COSMOS & CHIMERAS
“Cosmos & Chimeras” brings together two artists who both explore and create fantastical worlds by pushing the boundaries of photography and sculpture.
North Fork Paradise - ART is pleased to present a pop-up art exhibition featuring new and never before seen works by LIN BUCKFIELD and KARINE LAVAL.
About the Exhibition
The alchemy of the work of both artists reveals their shared metaphysical interests. The essence of the exhibition lies in the relationship between two bodies of work that seek an altered world, using iconography of both nature and culture.

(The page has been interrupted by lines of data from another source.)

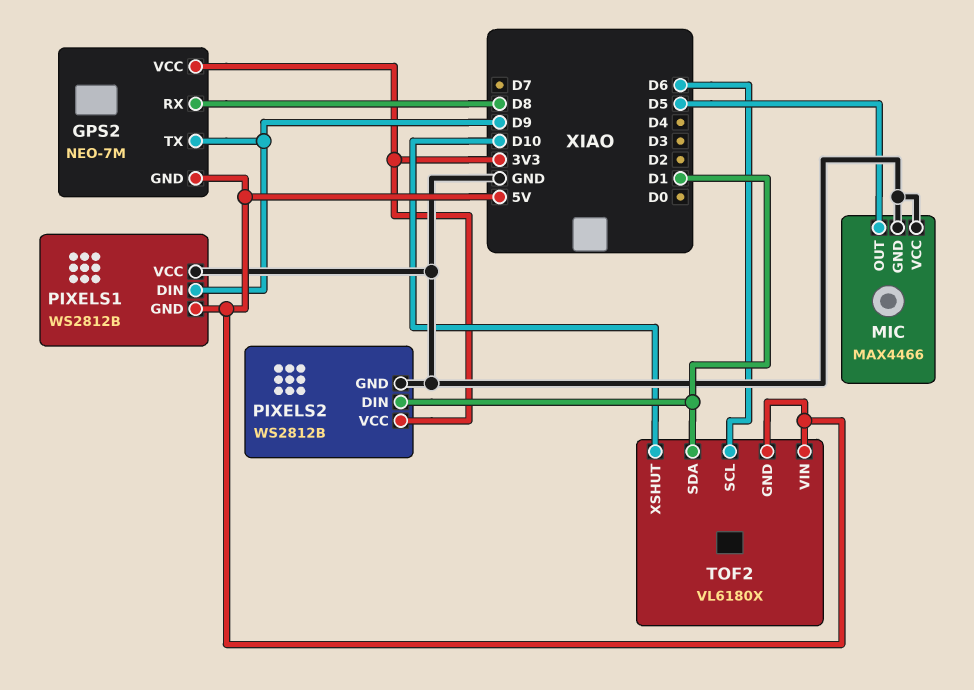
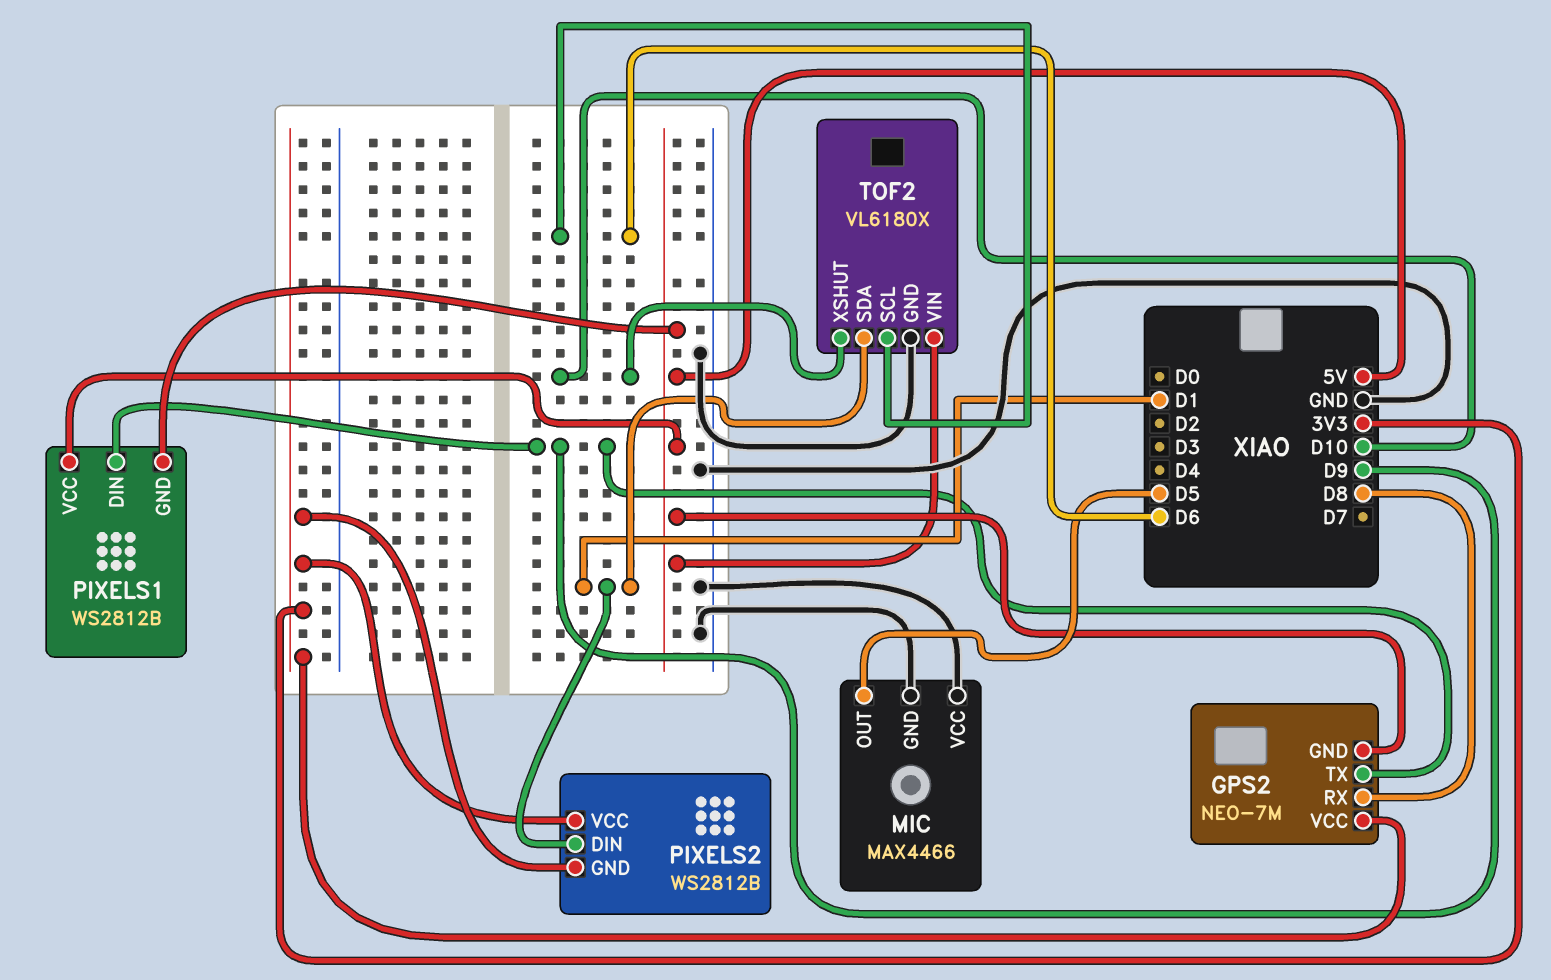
PIXELS1 pin VCC: GND -> 5V
PIXELS2 pin GND: GND -> 3V3
TOF2 pin GND: 5V -> GND

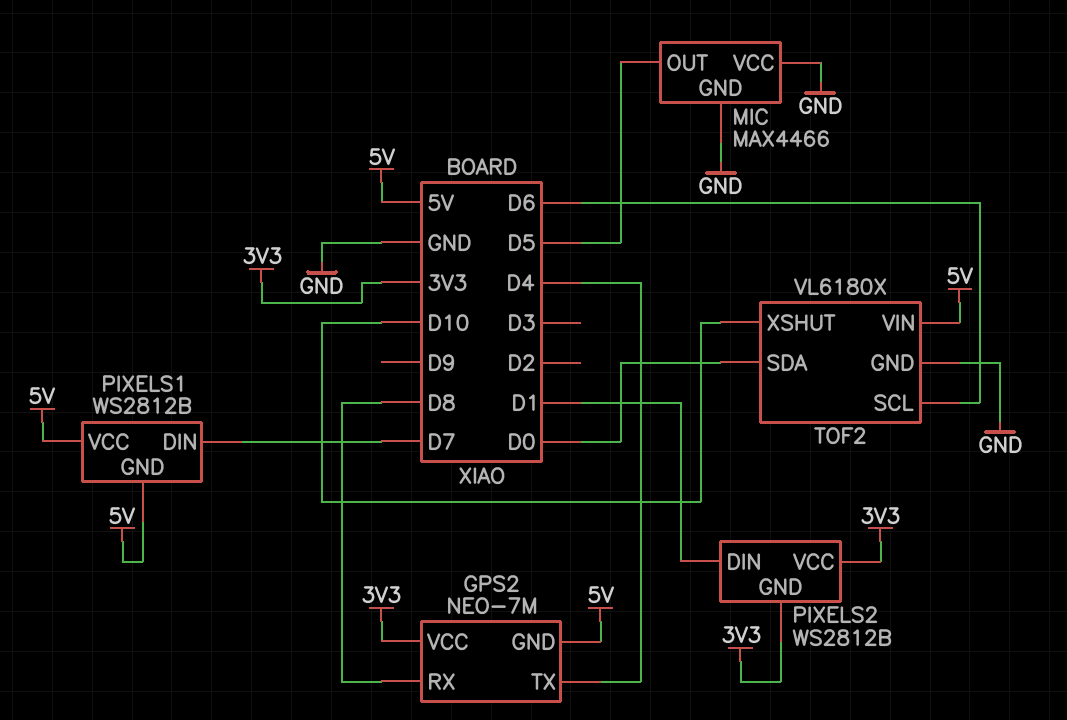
GPS2 pin TX: D9 -> D4
PIXELS1 pin DIN: D9 -> D7
TOF2 pin SDA: D1 -> D0

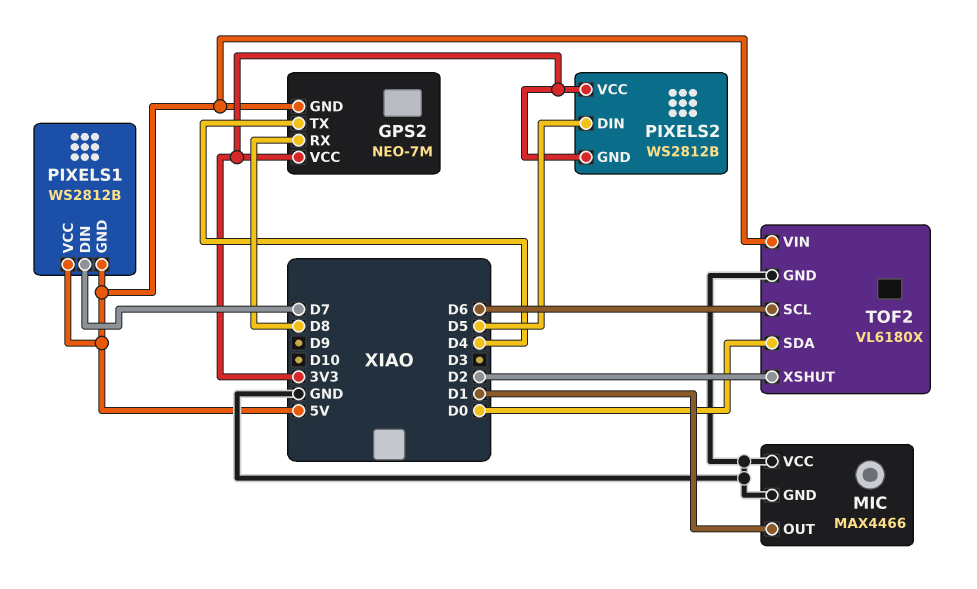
MIC pin OUT: D5 -> D1
PIXELS2 pin DIN: D1 -> D5
TOF2 pin XSHUT: D10 -> D2

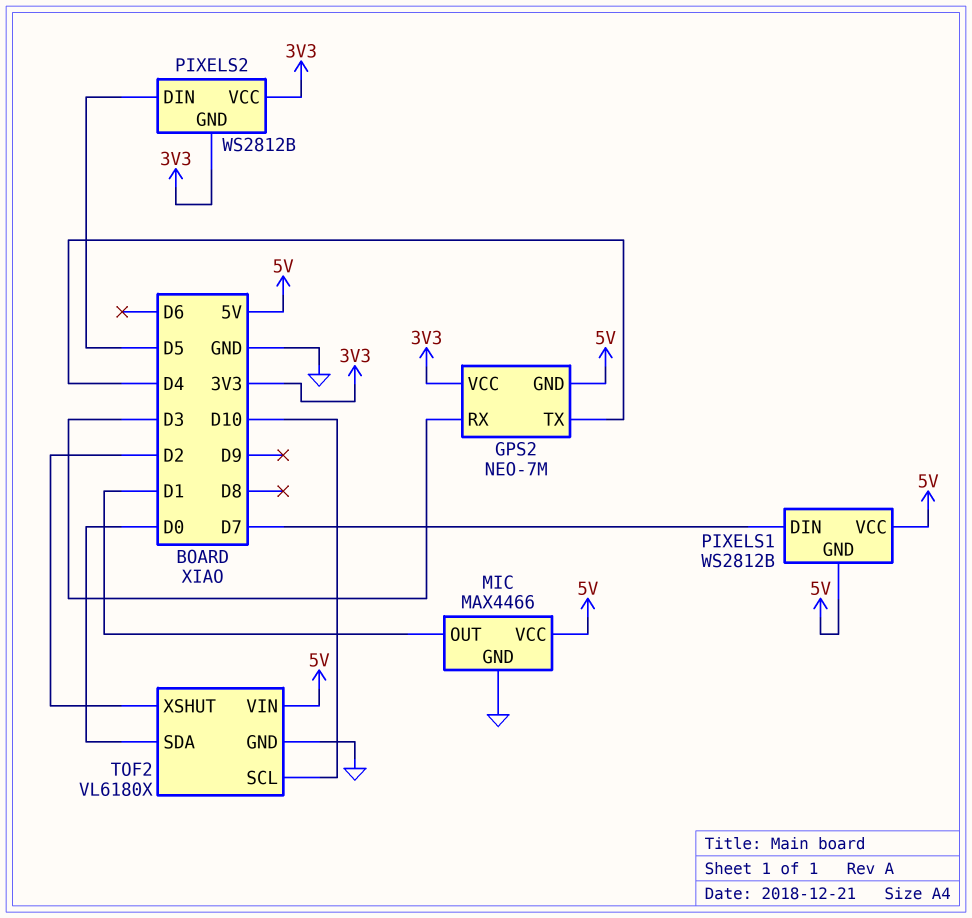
GPS2 pin RX: D8 -> D3
MIC pin VCC: GND -> 5V
TOF2 pin SCL: D6 -> D10

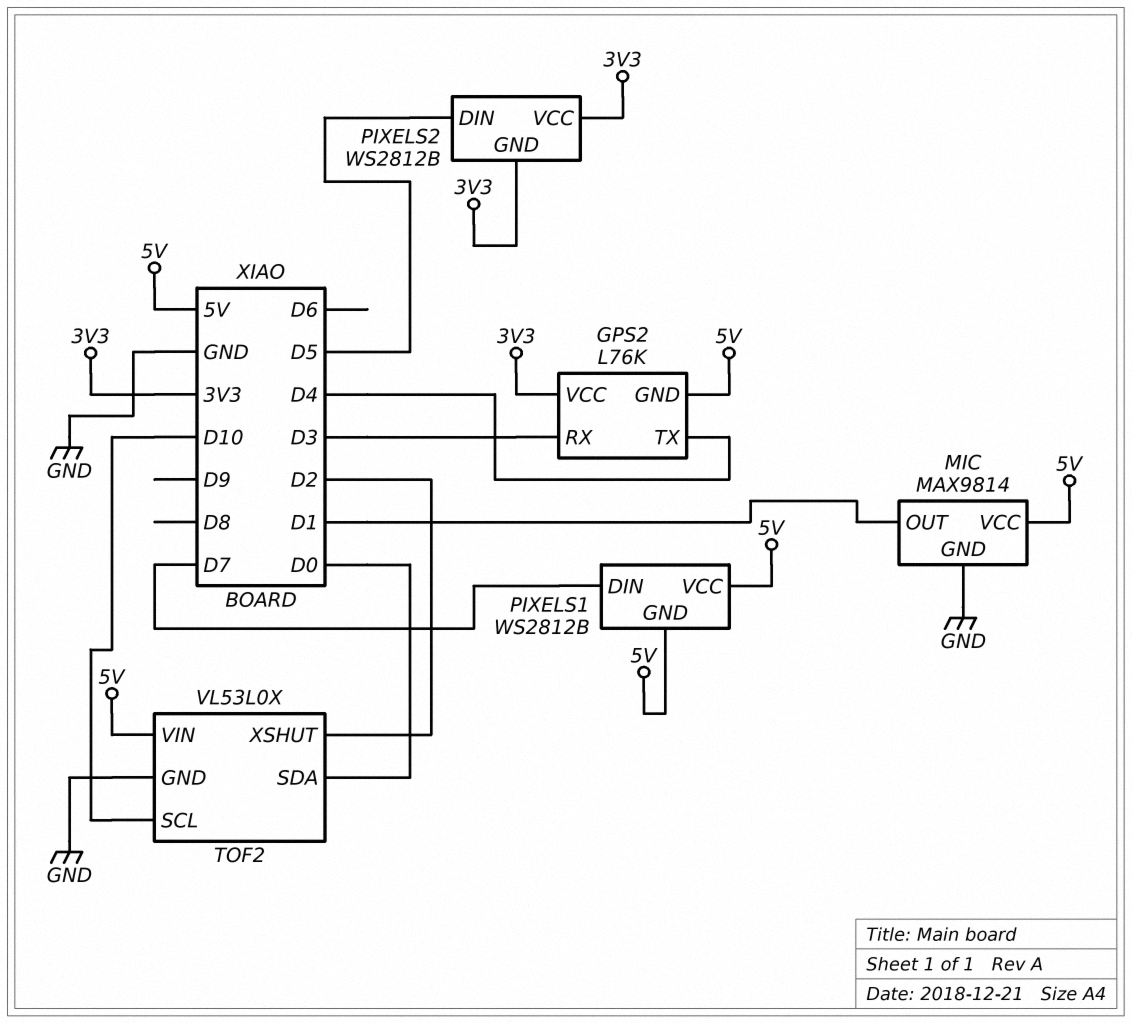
GPS2: NEO-7M -> L76K
MIC: MAX4466 -> MAX9814
TOF2: VL6180X -> VL53L0X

Buckfield’s Chimeras sculptures could be out of a fairy tale. They are built with a naïve playfulness and ease; yet, they characterize scary monsters that might live in the dense vegetation and wet dungeons of enchanted forests and otherworldly landscapes, quite possibly the Cosmos landscapes created by Karine Laval. With the fabrication of their fantastical environments, each artist in her own way is taking control of the world.
Cosmos is a new chapter of Laval’s ongoing decade-long project Heterotopia, for which she captures public and private gardens around the world and transforms them into imaginary landscapes through analog manipulations and experimentation. Cosmos focuses on her own garden on the North Fork of Long Island. With this new series Laval is also intervening in the landscape by integrating landscaping, gardening and art making as she’s slowly transforming part of the space into a sustainable environment of meadows and fields of wildflowers with different "stations”. She is using her own piece of land as a giant outdoor studio. Laval has been documenting the process for the past year through the seasons and will present a selection of still and moving images from this new ongoing project.
About the Artists
Karine Laval is an internationally exhibited French American artist based in Brooklyn and the North Fork of Long Island. Her artistic practice encompasses photography, video, projection, art in public spaces and immersive installations. The original and deliberate use and manipulation of color helps to question the relationship between representation and reality.
Laval’s still and moving images often challenge the familiar perception we have of the world and explore the notion of space, not only as a physical and geographical place, but also as a psychological and imaginary space that includes our relationship to the environment, at the intersection of nature and culture.
Laval has worked on commissions for prestigious brands such as Hermès and Louis Vuitton, architects and institutions. Some of her recent public art commissions include a monumental scale installation at 22 Bishopsgate in London, an exhibition of large light boxes in the New York City subway commissioned by the MTA Arts and Design and commissions by Peter Marino, such as for the Cheval Blanc hotel in the newly renovated La Samaritaine in Paris.
In the summer of 2022, she presented a public art installation, Landscape Refractions, throughout the parks and gardens of the national museum of Château de Malmaison outside Paris. In view of the variety of her exhibition venues this past decade, Laval is an artist interested in sharing her work outside the walls of the white box, playing on the boundaries between public space and private space, leisure areas and transit areas, or places of contemplation and places of consumption.
Her work has been reviewed and featured in international publications such as Artforum, The New York Times, The New York Times Magazine, The New Yorker, Harper's, Le Monde, and EXIT, to name a few. Steidl published her first monograph Poolscapes in 2018. The Italian book publisher 89books published Anatomy of Desire in 2019.
Lin Buckfield is an Australian investigative journalist, filmmaker, musician, woodworker and ceramicist. Her studio workshop is in Southold. She has always had a multi-discipline career.
As an award winning documentary filmmaker her films have led to UN investigations and changes in public policy. As a songwriter and performer in the Electric Pandas she enjoyed hit records and toured extensively. She is currently recording a new album and there are gigs booked for Australia at the end of the year.
She has been woodworking for two decades and is inspired by the works of Sam Maloof and George Nakashima. Flowing lines, and the appeal to the tactile are paramount.
Her ceramics are an evolution of this practice. The appeal and potential for the unpredictable, the constant opportunity for experimentation and disaster draw a line through her pieces.
“As an investigative journalist I have to be committed to an unbiased review of the facts and to adhere to a path that can lead to uncovering injustice and holding truth to power. As an artist I can embrace the fantastic, the imperfect and the whimsical. Untethered by rules I explore the unpredictability in a process that begins the moment my hands feel the clay, the wood or pick up a guitar.” --Lin Buckfield
The Barn at Skunk Lane
The Barn at Skunk Lane is a historic barn built in the 1890’s in Cutchogue, NY. The Barn was brought back to life by the new owners Sarah Mastracco and Jonathan Baker in the summer of 2018. After years of neglect it has been transformed into a truly magical place.